Spin excitation gap in epitaxial Co2FeSi thin films revealed by longitudinal resistivity and negative magnetoresistance

Heusler alloys hold great promise for spintronic applications because of their potential half-metallicity, as suggested by electronic structure calculations for certain cases, such as Co$_{\mathrm{2}}$Fe$_{\mathrm{x}}$Mn$_{\mathrm{1-x}}$Si [B. Balke \textit{et al.}, PRB \textbf{74}, 104405 (2006)]. Here we report on signatures of a minority spin gap in Co$_{\mathrm{2}}$FeSi using transport measurements. The 5-nm thick Co$_{\mathrm{2}}$FeSi thin film sample studied in this work is grown epitaxially on a GaAs (100) substrate.
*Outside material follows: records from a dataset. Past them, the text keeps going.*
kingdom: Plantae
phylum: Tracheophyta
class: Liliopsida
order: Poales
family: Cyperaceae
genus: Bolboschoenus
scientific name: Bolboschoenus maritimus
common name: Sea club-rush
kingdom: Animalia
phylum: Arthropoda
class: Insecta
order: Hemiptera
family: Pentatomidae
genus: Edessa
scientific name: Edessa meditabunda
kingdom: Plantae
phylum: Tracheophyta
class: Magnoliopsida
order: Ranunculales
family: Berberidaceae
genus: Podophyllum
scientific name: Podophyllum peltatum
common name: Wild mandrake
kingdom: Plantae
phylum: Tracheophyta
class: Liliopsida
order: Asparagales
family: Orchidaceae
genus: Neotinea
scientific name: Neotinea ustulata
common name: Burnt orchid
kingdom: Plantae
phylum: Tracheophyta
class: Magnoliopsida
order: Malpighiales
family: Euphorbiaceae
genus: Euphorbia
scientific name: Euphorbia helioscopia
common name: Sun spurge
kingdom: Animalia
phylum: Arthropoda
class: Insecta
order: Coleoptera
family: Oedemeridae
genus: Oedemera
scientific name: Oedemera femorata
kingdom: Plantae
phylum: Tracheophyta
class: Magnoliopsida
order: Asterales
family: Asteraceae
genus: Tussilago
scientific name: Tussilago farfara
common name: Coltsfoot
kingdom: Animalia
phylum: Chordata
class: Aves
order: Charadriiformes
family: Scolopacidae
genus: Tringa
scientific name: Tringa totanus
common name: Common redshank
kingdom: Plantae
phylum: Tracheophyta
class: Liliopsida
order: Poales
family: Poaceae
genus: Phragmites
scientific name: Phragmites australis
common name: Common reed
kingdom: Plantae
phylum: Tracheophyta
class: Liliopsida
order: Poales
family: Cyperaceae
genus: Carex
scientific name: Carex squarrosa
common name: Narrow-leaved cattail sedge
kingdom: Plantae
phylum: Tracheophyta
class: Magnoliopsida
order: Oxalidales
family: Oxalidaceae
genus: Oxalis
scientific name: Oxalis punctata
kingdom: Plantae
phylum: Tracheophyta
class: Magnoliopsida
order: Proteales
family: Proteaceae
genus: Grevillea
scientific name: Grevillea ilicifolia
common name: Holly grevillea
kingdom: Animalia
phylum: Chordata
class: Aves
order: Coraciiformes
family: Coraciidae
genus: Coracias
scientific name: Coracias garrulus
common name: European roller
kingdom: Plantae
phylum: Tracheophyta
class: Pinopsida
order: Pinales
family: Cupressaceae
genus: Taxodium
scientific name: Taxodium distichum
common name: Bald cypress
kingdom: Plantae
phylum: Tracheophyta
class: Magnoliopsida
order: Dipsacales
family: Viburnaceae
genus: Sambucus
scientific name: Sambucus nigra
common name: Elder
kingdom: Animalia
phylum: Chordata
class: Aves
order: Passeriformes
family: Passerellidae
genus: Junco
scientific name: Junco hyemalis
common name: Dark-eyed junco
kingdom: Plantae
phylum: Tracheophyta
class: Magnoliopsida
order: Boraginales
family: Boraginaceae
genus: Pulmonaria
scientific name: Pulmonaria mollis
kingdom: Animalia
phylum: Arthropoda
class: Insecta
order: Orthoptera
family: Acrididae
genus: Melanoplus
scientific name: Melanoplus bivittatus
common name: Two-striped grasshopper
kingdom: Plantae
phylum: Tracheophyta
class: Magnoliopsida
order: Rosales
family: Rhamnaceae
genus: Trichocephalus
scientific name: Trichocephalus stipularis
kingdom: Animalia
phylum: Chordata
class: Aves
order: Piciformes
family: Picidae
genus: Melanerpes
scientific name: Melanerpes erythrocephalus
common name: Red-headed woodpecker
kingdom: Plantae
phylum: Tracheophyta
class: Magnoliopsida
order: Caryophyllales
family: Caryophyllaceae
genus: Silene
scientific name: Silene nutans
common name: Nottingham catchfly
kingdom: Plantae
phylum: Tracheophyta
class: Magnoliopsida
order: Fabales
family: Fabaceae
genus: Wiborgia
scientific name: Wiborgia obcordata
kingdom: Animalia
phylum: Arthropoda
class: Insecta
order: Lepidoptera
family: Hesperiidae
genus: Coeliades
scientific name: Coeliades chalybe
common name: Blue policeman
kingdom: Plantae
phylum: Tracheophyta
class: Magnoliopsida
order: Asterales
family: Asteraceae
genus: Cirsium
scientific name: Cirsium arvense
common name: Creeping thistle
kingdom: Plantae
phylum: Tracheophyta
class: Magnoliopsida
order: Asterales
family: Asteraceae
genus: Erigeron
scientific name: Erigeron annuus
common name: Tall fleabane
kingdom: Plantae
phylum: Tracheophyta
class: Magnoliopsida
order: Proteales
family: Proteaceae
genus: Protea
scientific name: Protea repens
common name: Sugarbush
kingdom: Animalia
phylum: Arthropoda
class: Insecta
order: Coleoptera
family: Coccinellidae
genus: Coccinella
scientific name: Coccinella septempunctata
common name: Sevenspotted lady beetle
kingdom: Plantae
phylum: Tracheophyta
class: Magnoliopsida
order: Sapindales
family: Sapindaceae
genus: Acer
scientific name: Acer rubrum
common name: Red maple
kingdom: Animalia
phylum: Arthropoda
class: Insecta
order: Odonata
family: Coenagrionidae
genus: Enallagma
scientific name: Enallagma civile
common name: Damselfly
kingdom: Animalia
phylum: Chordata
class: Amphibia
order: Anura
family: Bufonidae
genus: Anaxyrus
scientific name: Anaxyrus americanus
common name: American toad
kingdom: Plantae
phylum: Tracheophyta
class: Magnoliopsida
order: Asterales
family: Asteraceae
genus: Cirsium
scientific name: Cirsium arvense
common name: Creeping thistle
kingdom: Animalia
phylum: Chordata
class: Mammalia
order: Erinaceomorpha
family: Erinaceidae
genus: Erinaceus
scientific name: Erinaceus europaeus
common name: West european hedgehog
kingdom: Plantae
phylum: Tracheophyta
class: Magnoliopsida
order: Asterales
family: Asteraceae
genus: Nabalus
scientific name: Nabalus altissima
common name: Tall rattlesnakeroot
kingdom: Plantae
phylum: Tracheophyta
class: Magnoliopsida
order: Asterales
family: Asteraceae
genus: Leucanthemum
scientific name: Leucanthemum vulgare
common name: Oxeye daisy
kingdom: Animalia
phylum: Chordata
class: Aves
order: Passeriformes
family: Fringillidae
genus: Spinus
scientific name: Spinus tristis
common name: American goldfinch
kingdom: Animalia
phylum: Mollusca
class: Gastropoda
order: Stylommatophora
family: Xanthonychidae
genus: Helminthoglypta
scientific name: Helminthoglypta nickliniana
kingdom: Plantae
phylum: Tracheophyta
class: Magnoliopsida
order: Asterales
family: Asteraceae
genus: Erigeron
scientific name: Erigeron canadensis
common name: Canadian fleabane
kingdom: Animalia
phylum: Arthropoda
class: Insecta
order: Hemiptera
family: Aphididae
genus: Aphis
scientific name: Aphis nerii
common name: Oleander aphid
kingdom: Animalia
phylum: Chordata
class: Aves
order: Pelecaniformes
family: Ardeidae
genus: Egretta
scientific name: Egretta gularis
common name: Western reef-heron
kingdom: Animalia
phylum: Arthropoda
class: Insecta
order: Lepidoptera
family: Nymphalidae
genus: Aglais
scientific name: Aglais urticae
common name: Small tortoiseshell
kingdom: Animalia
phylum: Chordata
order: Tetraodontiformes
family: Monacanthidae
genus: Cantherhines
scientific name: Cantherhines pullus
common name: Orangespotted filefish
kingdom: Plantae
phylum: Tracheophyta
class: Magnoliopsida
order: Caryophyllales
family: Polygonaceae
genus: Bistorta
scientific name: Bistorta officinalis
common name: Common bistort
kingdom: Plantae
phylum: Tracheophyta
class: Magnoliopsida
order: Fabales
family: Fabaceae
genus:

In addition to typical phonon and weak-localization contributions, the temperature dependence of the resistivity shows a spin-fluctuation contribution that is suppressed at low temperatures, consistent with the presence of a minority spin gap of approximately 500 K. Most significantly, the Co$_{\mathrm{2}}$FeSi shows a linear and isotropic negative magnetoresistance that increases with increasing temperature, reaching a magnitude of 0.012 $\mu \Omega $ cm T$^{\mathrm{-1}}$ at room temperature. Once the weak localization contribution at low temperature is removed, the temperature dependence of the negative magnetoresistance can be fitted using a simple model that includes a zero-field spin gap obtained from the resistivity measurement and a field-dependent contribution that can be obtained from ferromagnetic resonance measurements.